• _Task to carry out_
What lines of the material below hold the string "humdrum"? Copy them out.

■ ■ ■ ■ ■ ■ ■

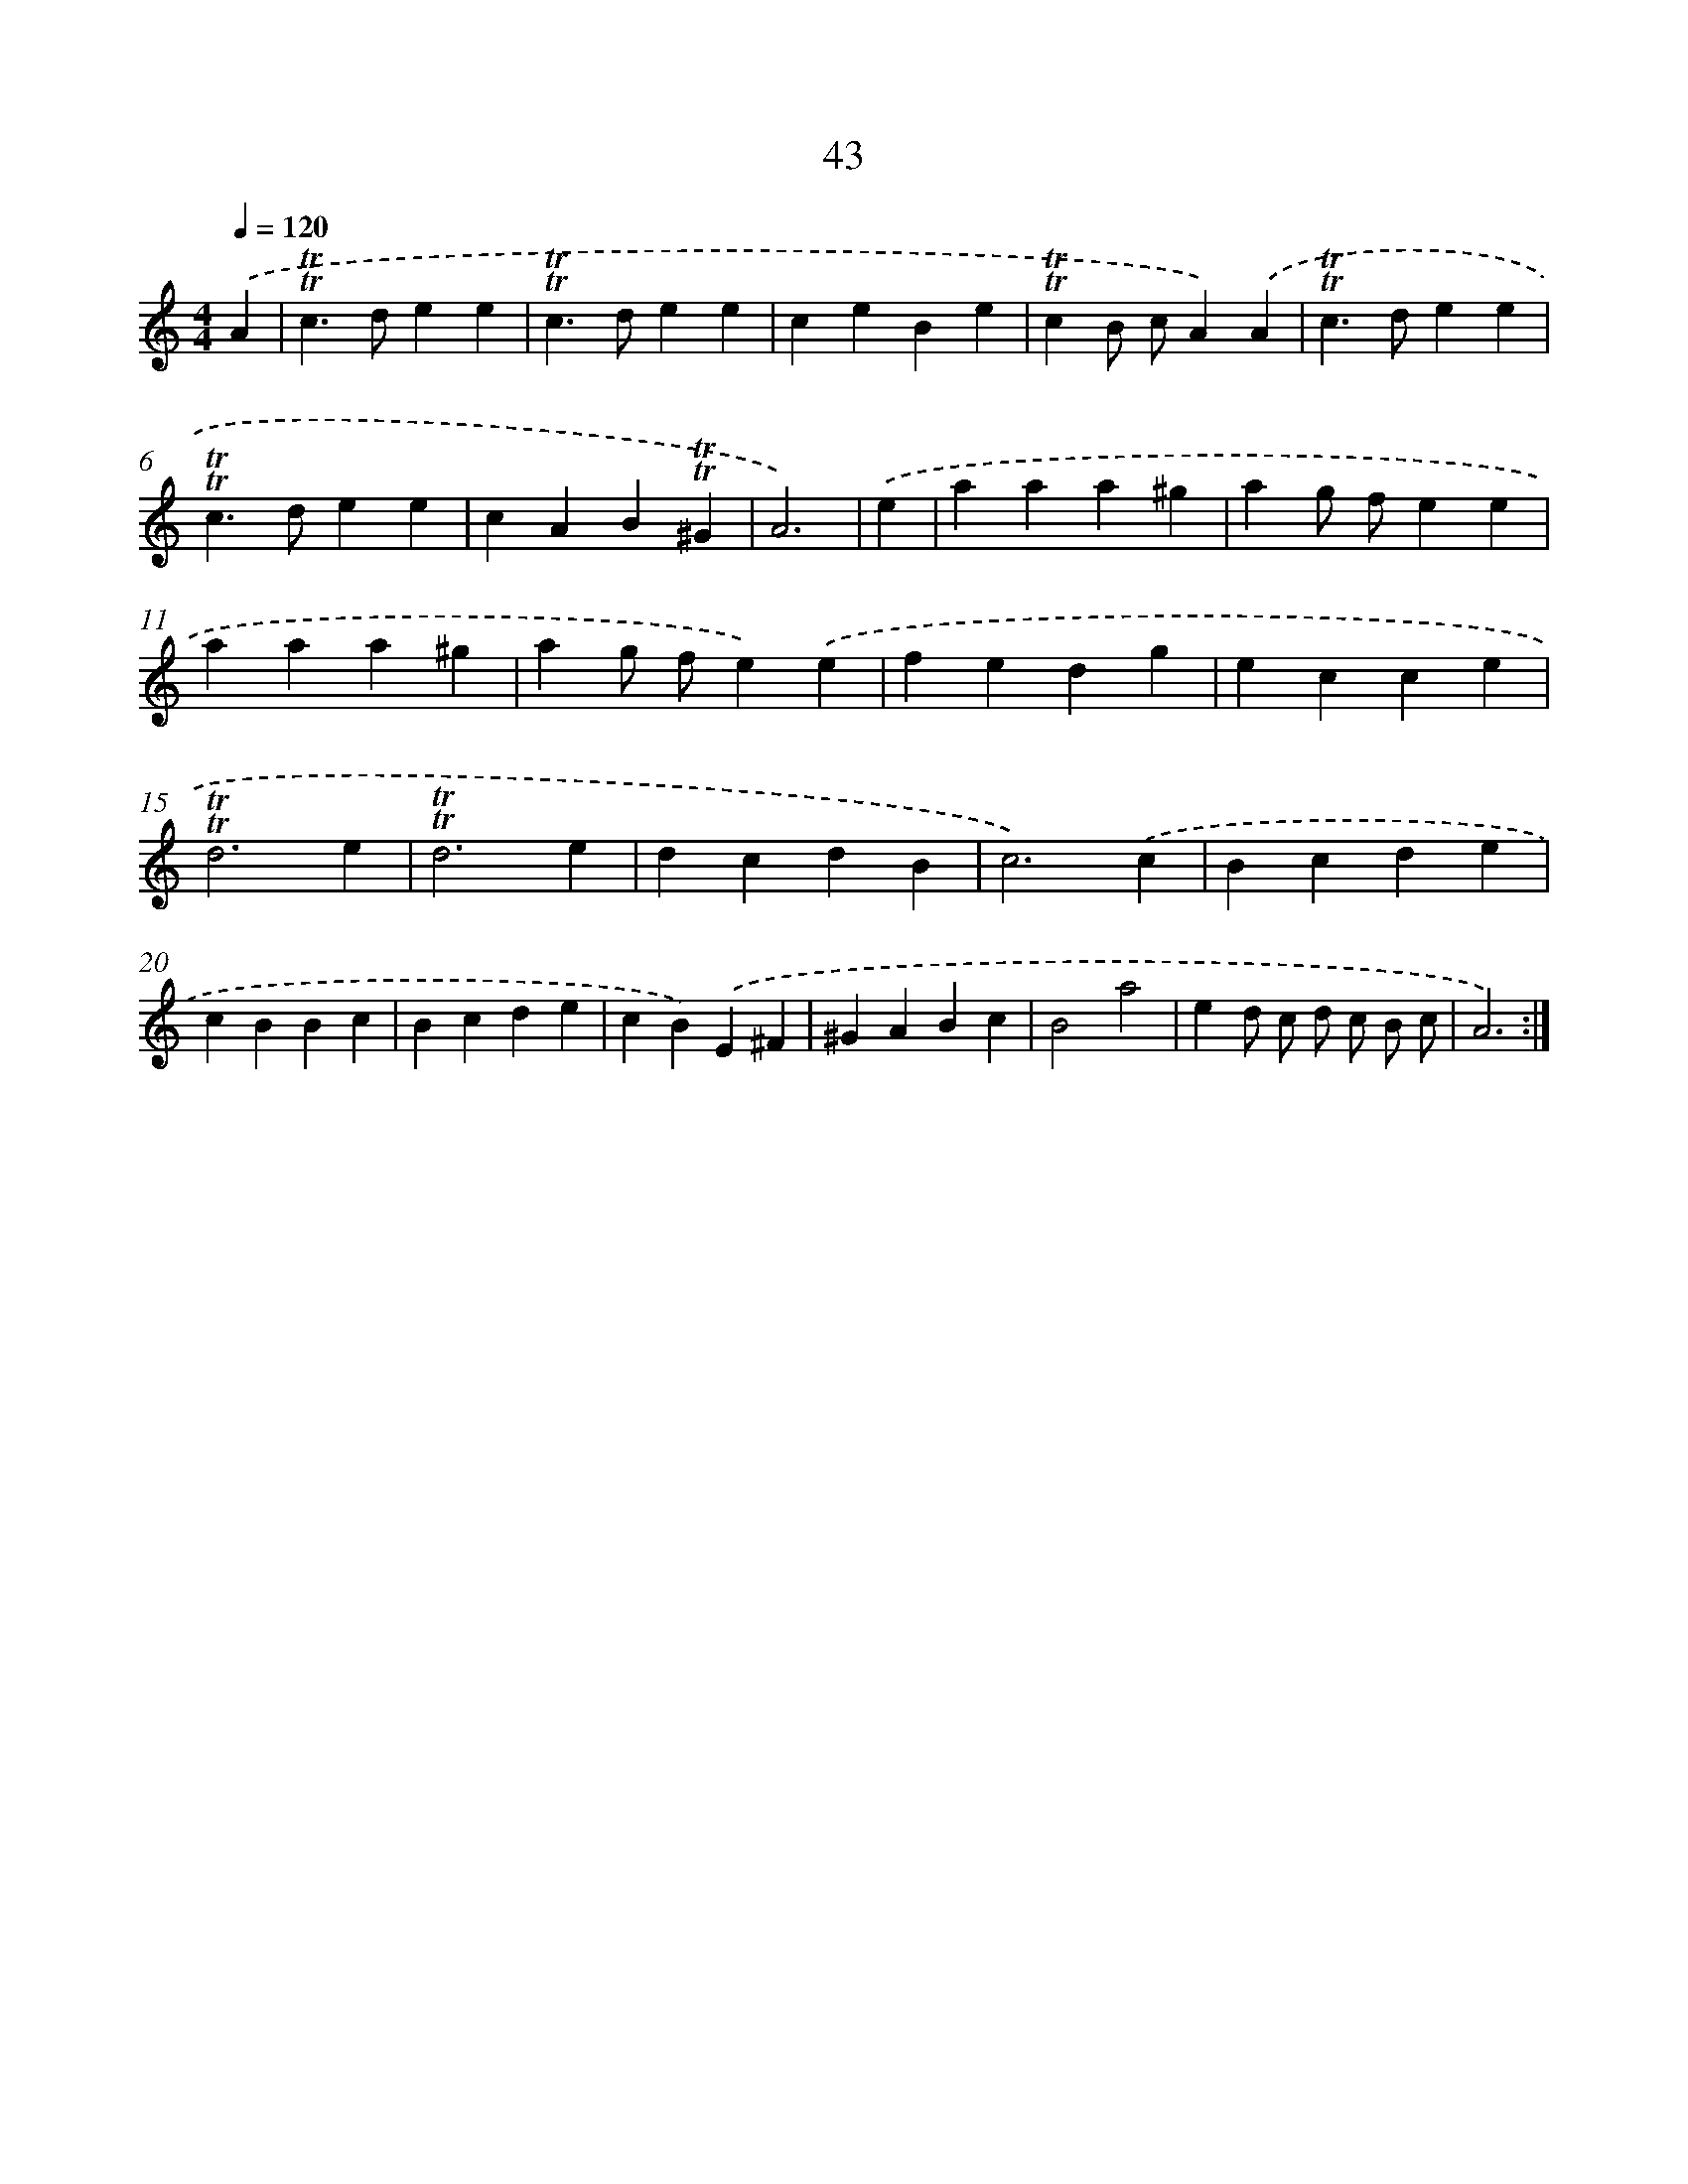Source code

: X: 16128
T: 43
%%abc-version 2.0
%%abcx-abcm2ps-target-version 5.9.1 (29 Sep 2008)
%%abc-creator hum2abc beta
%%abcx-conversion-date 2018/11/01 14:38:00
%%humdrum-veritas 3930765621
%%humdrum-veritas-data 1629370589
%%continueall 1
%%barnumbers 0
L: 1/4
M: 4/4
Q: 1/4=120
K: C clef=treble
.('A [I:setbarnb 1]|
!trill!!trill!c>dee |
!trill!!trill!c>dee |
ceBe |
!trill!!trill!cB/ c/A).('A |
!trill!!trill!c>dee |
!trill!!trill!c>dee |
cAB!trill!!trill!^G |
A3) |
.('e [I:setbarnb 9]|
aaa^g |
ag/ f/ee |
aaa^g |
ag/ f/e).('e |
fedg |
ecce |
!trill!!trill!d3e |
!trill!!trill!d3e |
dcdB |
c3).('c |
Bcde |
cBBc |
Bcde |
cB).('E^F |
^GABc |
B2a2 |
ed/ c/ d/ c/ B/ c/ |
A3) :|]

■ ■ ■ ■ ■ ■ ■

• _Solution to this exercise_
%%humdrum-veritas 3930765621
%%humdrum-veritas-data 1629370589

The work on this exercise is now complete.